“The role of the CEO is to enable people to excel, help them discover their own wisdom, engage themselves entirely in their work, and accept responsibility for making change.” These words come from Vineet Nayar, author of Employees First, Customers Second: Turning Conventional Management Upside Down, and are apropos, considering many of the management changes the construction-technology space has seen in just the past week alone.
Case in point: Carl Bass, who has stepped down as president and CEO of Autodesk, www.autodesk.com, San Rafael, Calif., but will remain on the board of directors.

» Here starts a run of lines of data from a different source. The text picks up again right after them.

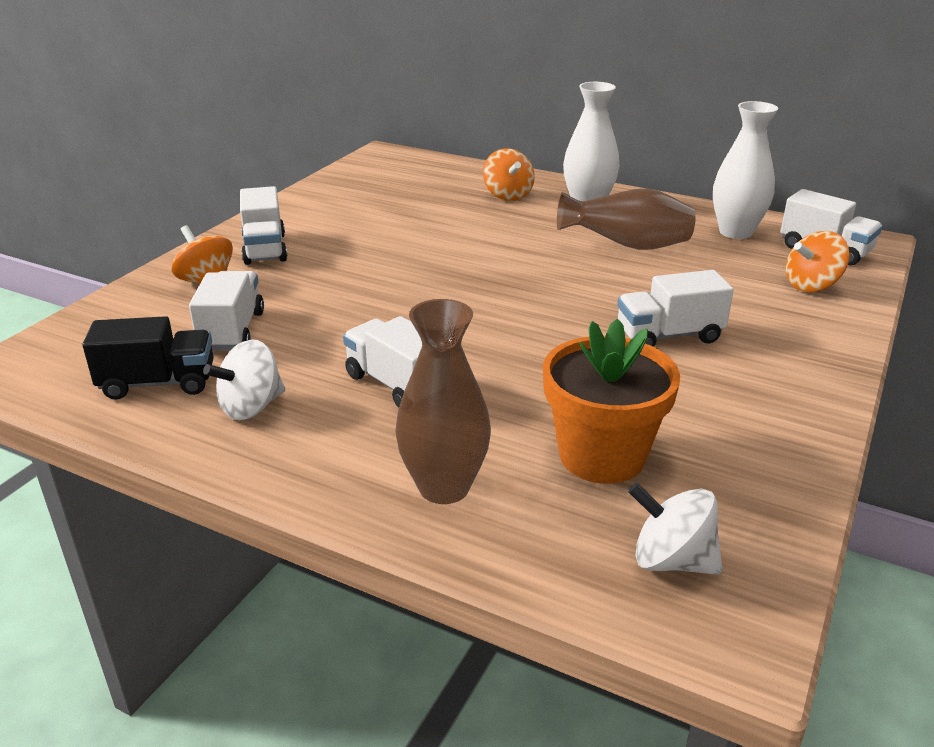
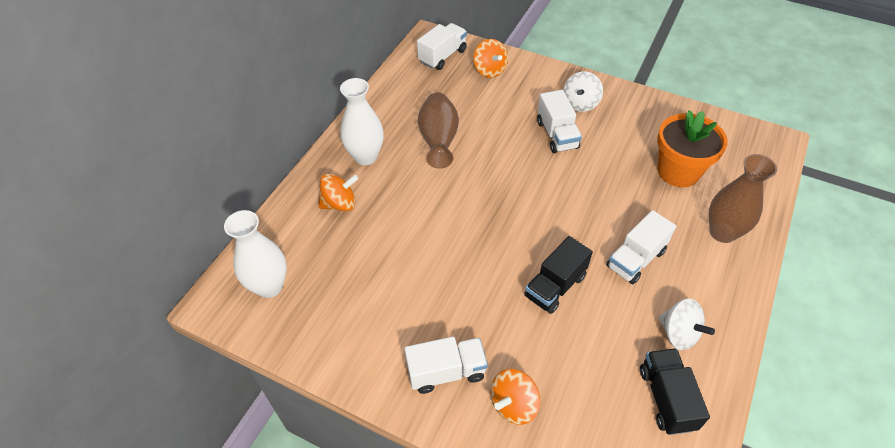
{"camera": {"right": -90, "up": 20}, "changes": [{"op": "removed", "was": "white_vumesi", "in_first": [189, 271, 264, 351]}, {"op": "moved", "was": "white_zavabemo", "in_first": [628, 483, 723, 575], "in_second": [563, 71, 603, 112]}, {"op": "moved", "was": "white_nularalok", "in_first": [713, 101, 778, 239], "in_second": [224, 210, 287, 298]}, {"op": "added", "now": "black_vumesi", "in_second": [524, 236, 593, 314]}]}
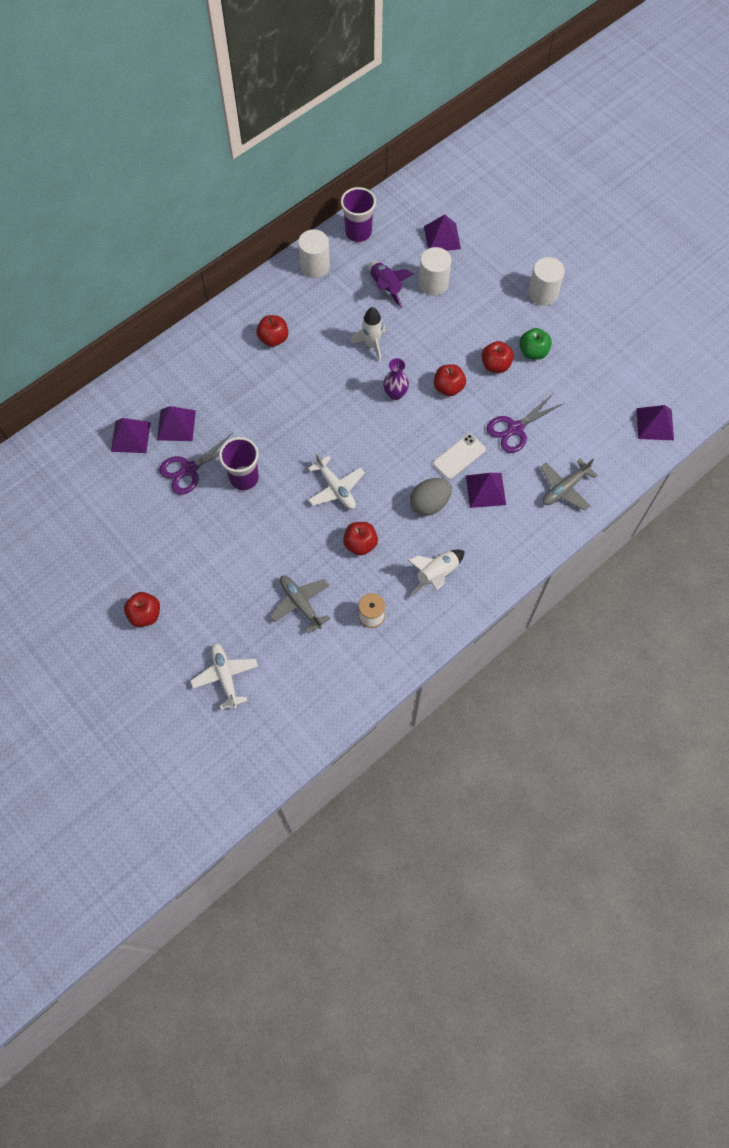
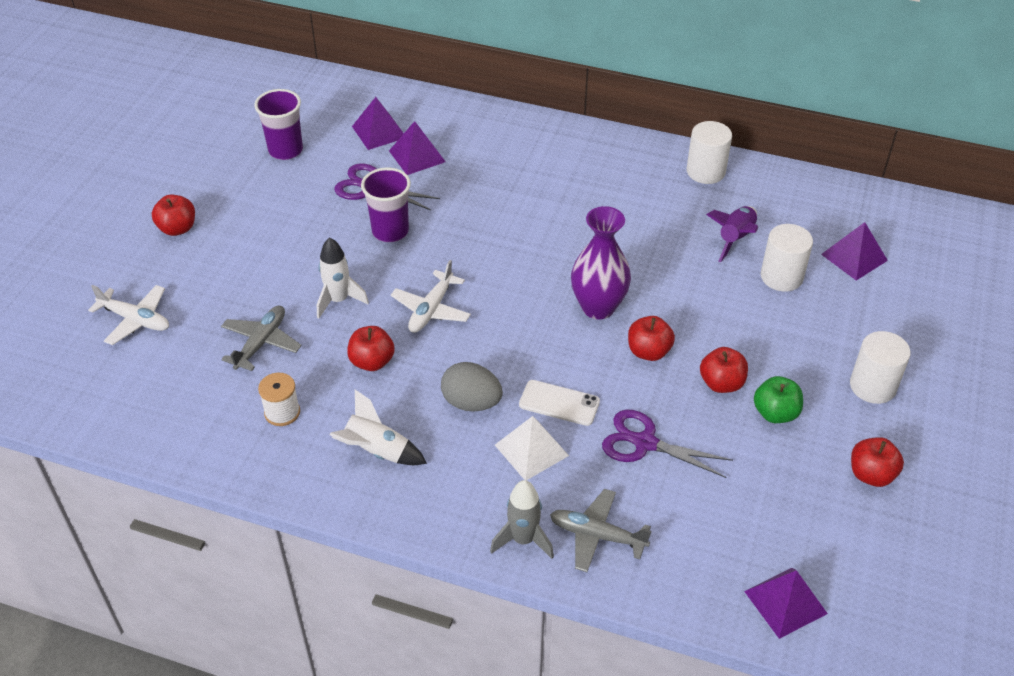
{"camera": {"right": 60, "up": -20}, "changes": [{"op": "turned", "was": "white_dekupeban", "in_first": [191, 643, 258, 710], "in_second": [88, 285, 169, 345], "clockwise": 75}, {"op": "moved", "was": "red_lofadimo", "in_first": [256, 315, 288, 347], "in_second": [851, 437, 904, 487]}, {"op": "moved", "was": "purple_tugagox", "in_first": [341, 187, 376, 242], "in_second": [254, 89, 303, 160]}, {"op": "moved", "was": "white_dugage", "in_first": [351, 307, 386, 362], "in_second": [317, 237, 369, 319]}, {"op": "resized", "was": "purple_nularalok", "in_first": [383, 358, 409, 400], "in_second": [571, 206, 631, 320], "ratio": 1.67}, {"op": "recoloured", "was": "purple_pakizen", "now": "white_pakizen", "in_first": [466, 473, 506, 508], "in_second": [495, 416, 569, 480]}, {"op": "added", "now": "grey_dugage", "in_second": [490, 480, 554, 559]}]}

In this case, the company’s board has instituted a CEO search to consider candidates both inside and outside Autodesk, and has formed an Interim Office of the Chief Executive, which is headed up by Amar Hanspal, senior vice president and chief product officer, and Andrew Anagnost, senior vice president and chief marketing officer, to oversee the company’s day-to-day operations. Bass himself will also remain on as a special advisor to the company in support of the transition to a new CEO.
This news comes at the same time as another big announcement from Autodesk: a new agreement between Autodesk and Sachem Head Capital Management LP, which calls for two 2016 director nominees to resign from the board of directors.
According to Autodesk, the transition to a new CEO has been in the works for more than 18 months, as part of the board’s CEO succession planning process. When Sachem Head began acquiring company stock in late 2015, Bass and the board put discussion regarding a permanent successor on hold, determining stable leadership was important to help Autodesk navigate investor negotiations, while still advancing cloud-based technologies and a subscription-only business model.
Bass and the board have decided that now is the right time to identify the next individual that will lead Autodesk’s next stage of growth. Time will tell what happens next for Autodesk, but this is certainly a big change for one of the largest construction-technology providers, and will invariably have ripple effects in many construction companies.
And this is only one example of a transition we see currently taking place in the construction-technology market. Another big announcement comes from Assemble Systems, www.assemblesystems.com, Boston, Mass.
The company announced last week that Donald Henrich has been named as the new president and CEO, bringing experience in the engineering software market from previous roles at Graphisoft, Vico Software, and Trimble. He also had earlier industry experience as a president and CEO of a software tools company called SET and as a senior vice president at Parametric Technology Corp. He was also cofounder of MatrixOne, which is now a subsidiary of Dassault Systemes.
Companies such as Autodesk and Assemble Systems need strong leaders at the helm for a number of reasons. First, they need to lead and guide a group of individuals to create the next big technology for the construction industry, all while serving the needs of contractors.
There are a lot of changes happening in the construction space, and all tech companies will need to adapt quickly to keep up with the changes happening in both construction and technology. As such, it becomes critical that the next technology leaders “accept responsibility for making change,” as Nayar says.